How is addiction connected to your physical body?
It’s connected like a piece of unwrapped candy on an anthill. It overwhelms you. It crawls into your body affecting the muscular system, cramping and disintegrating your strength. It wears down and blocks your intestines from eliminating waste, taking up residence inside your body like a stow-away.
It was ruining my skin and eyes and, worst of all, it had affected my brain. Like a downloaded virus it was blocking all rationale and emotion in my brain. The body became consumed, hijacked by toxins while the mind sat back and allowed it to happen.
Addiction is the secret agent that infiltrates and eventually embeds itself into your system.
Do you believe Spirituality can heal addiction?
I would have to answer “yes” to that because it is the exact reason I am sober today.
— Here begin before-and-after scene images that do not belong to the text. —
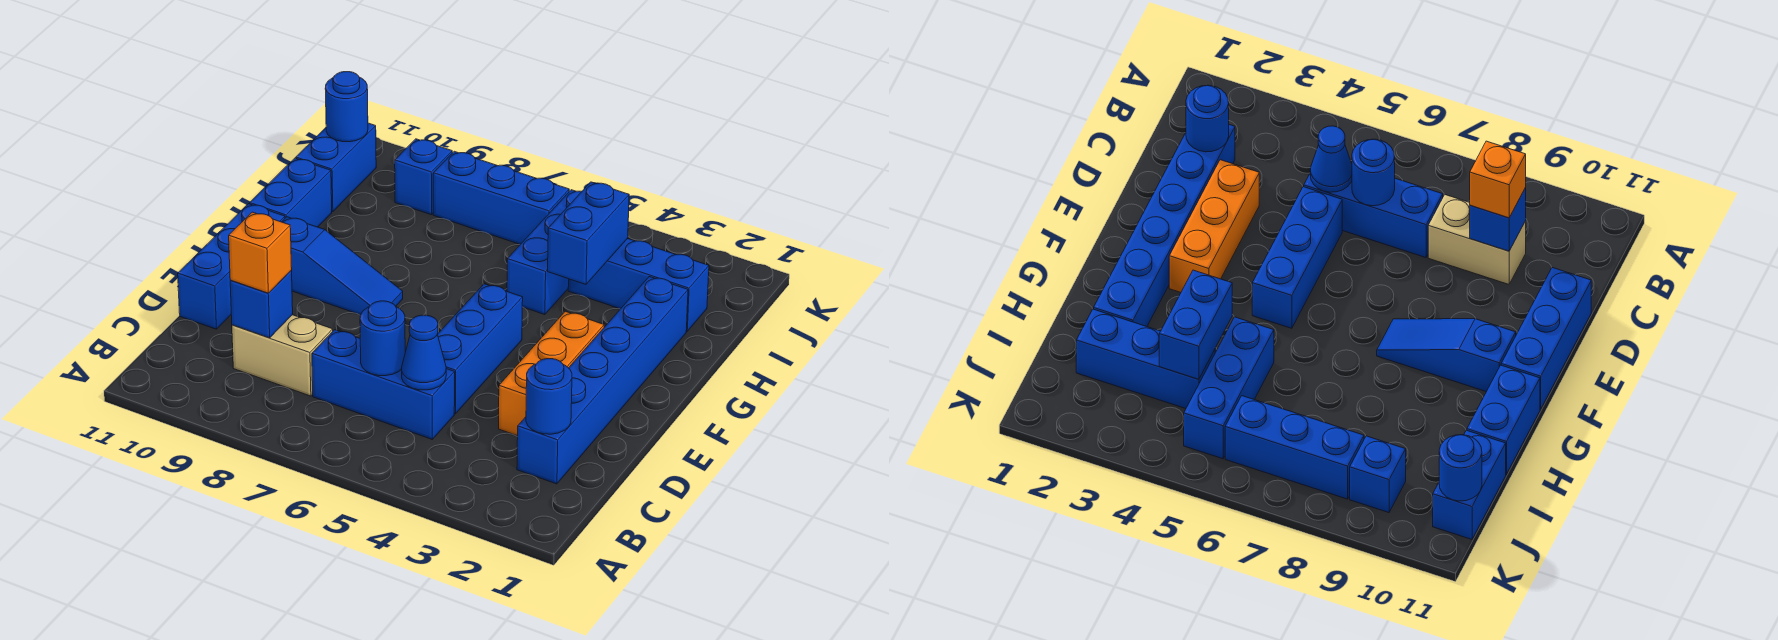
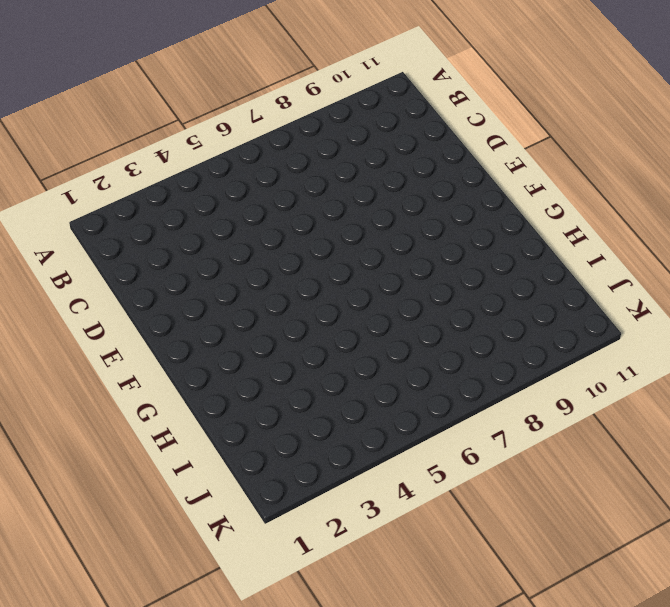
none -> blue 1x6 brick [517,277,688,484]
none -> blue 1x3 brick [312,330,455,439]
none -> tan 1x2 brick [232,315,333,396]

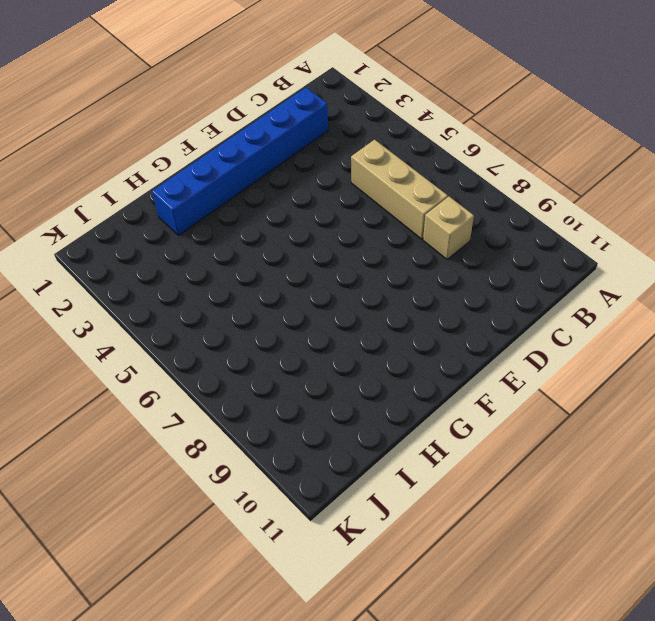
tan 1x3 brick [351,140,448,239] -> blue 1x3 brick [312,330,455,439]
tan 1x1 brick [423,197,474,259] -> tan 1x2 brick [232,315,333,396]
none -> orange 1x3 brick [499,311,604,436]
none -> blue 1x3 brick [437,284,523,414]
none -> blue 1x3 brick [178,204,285,329]

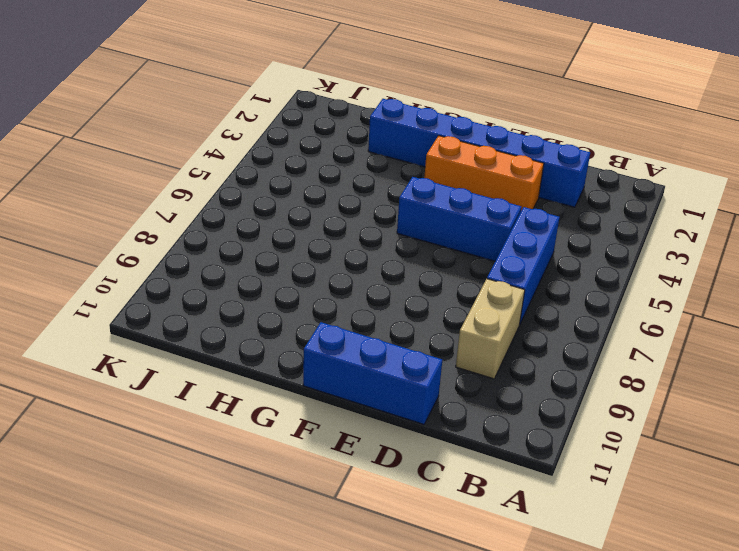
none -> blue 1x3 slope [282,217,403,315]
none -> blue 1x2 brick [250,158,332,227]
none -> blue 1x3 brick [507,190,582,315]

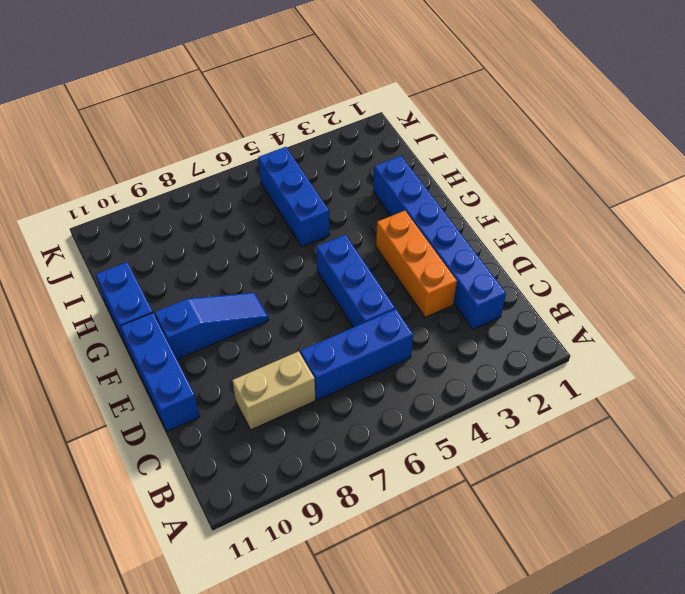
none -> blue 1x3 brick [568,238,709,331]
none -> blue 1x2 brick [296,123,376,212]
none -> blue 1x3 brick [433,151,569,244]

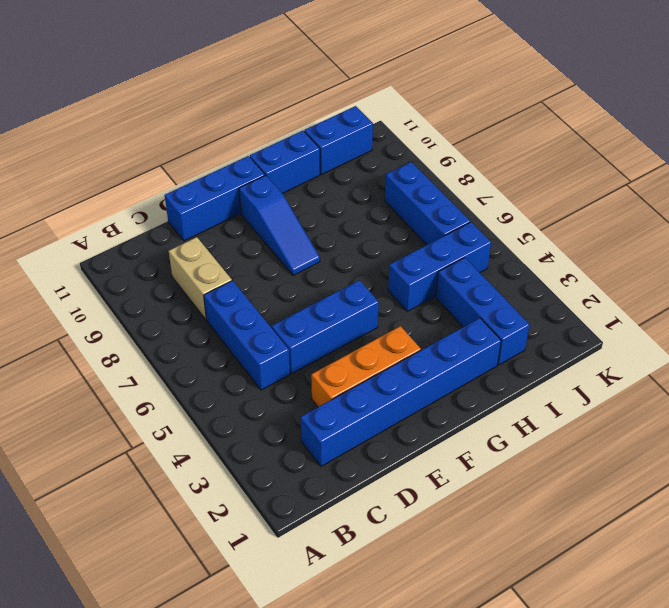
none -> blue 1x1 brick [395,139,452,215]
none -> blue 1x1 round brick [526,359,572,434]
none -> blue 1x1 cone [402,315,446,390]

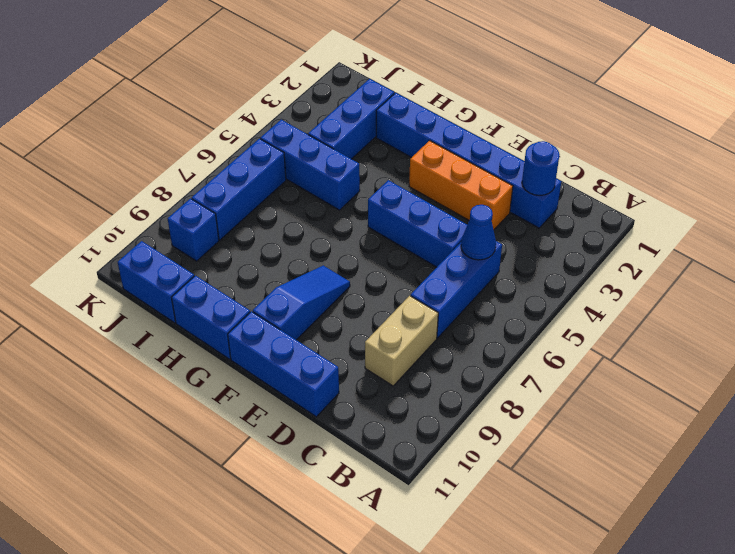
none -> blue 1x1 round brick [360,301,405,376]
none -> blue 1x1 brick [230,271,293,338]
none -> blue 1x2 brick [548,182,629,284]

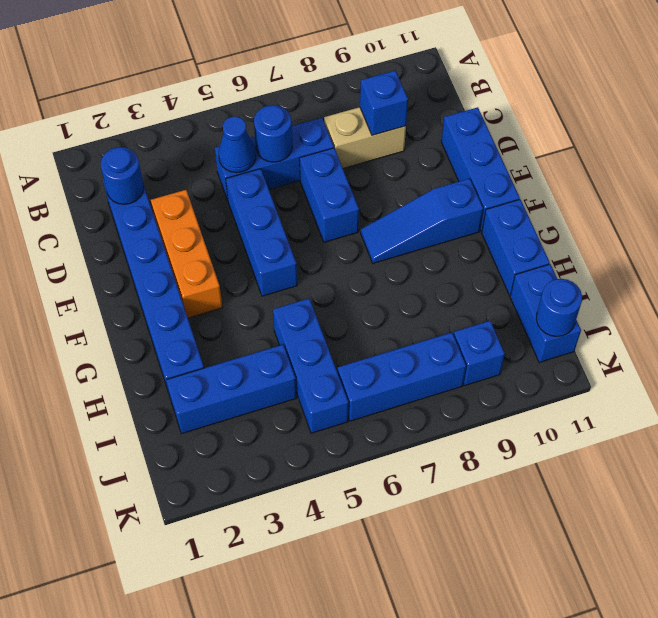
blue 1x2 brick [300,148,359,242] -> blue 1x2 brick moved to [548,182,629,284]
none -> orange 1x1 brick [229,212,292,293]

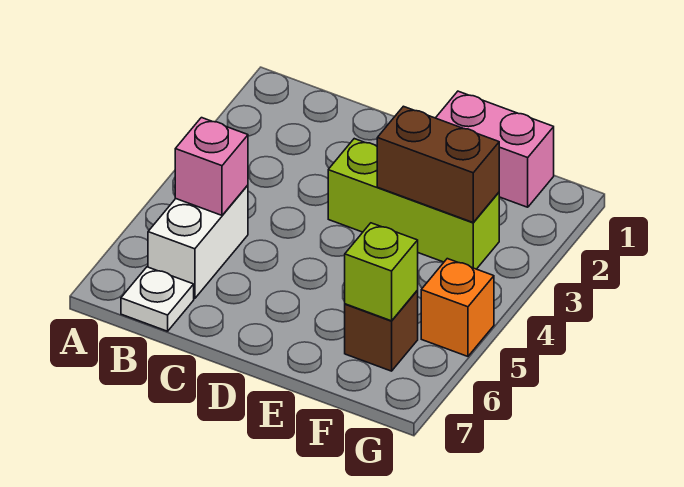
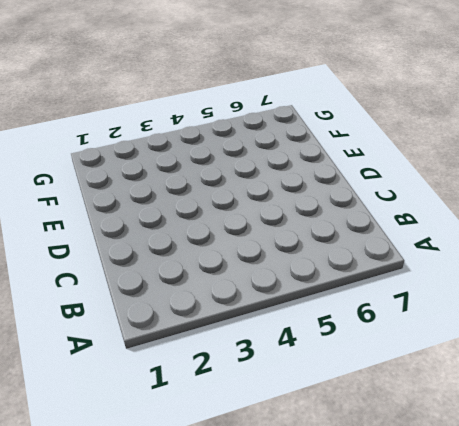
none -> white 1x2 brick [148,185,248,299]
none -> white 1x1 plate [121,267,194,331]

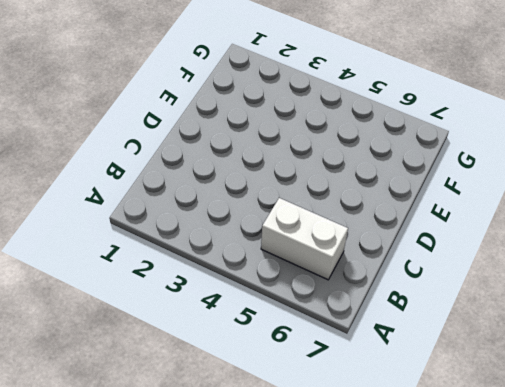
none -> white 1x1 plate [121,267,194,331]
none -> lime 1x3 brick [328,139,499,269]

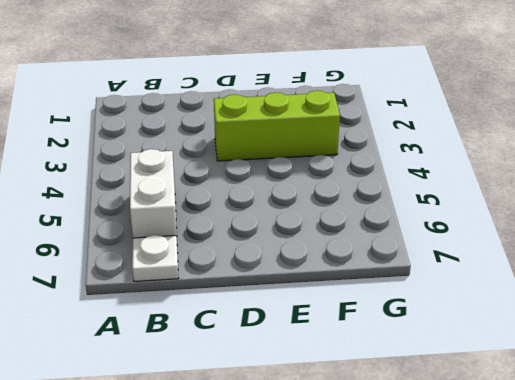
none -> pink 1x2 brick [436,91,554,207]
none -> brown 1x1 brick [345,291,418,371]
Spirituality isn’t wearing a robe or living in a temple; becoming celibate or tithing or anything you get from an organized religion.
Don’t get me wrong, religion works for a lot of people and does great things.
Spirituality heals addiction because it is, in all things, good. Be a good friend, be honest and work hard. Stay humble when you achieve and share those accomplishments around you. Live in the moment and laugh, play games with your kids and love your wife. We are connected, all of us together. If I project positive energy it will draw you in, like a magnet.
Spirituality and positive energy is a resource we all have access to and surrounds us everyday. Why not allow it to fill your soul and radiate to others? Shut off your thoughts for a few minutes and feel. Be the first to say sorry and thank you and never be afraid to admit you’re wrong. The soul is like a glass of water, fill it up and let it spill over to all those around you. You would be surprised how many people are thirsty.
Have you ever relapsed? If so, why?
Yes, I have. Each time I did I hurt myself and people around me more and more.
I relapsed because I allowed myself to disconnect from the soul or spirituality. I became the engineer of my life instead of the conscious observer. I really shut off my creative side and began to slowly creep back into the ego of my mind. I didn’t read, I didn’t talk to God, and I stopped writing. I just worked and slept and eventually my ego got the best of me. I started listening to the voice in my head tell me I was more mature now, I had it handled and I was going to prove to everyone I was normal. I began to live in the world and not of the heart.
The duality of the mind and heart is a life long journey. Of course we think about paying bills, building something at work, or driving on the freeway, but why would we ever think about sobriety?
My soul and heart is where the answer should come from.
And If I would’ve listened to my heart my addiction would never have happened. No one wants to hurt their families and themselves, it’s the ego tricking you, and that’s why spirituality can save lives. It can help you keep sober because if you listen to your heart the soul will guide you. It will guide you on a spiritual path that changes you and all the people around you for the better. It will take you on a journey you never would have imagined.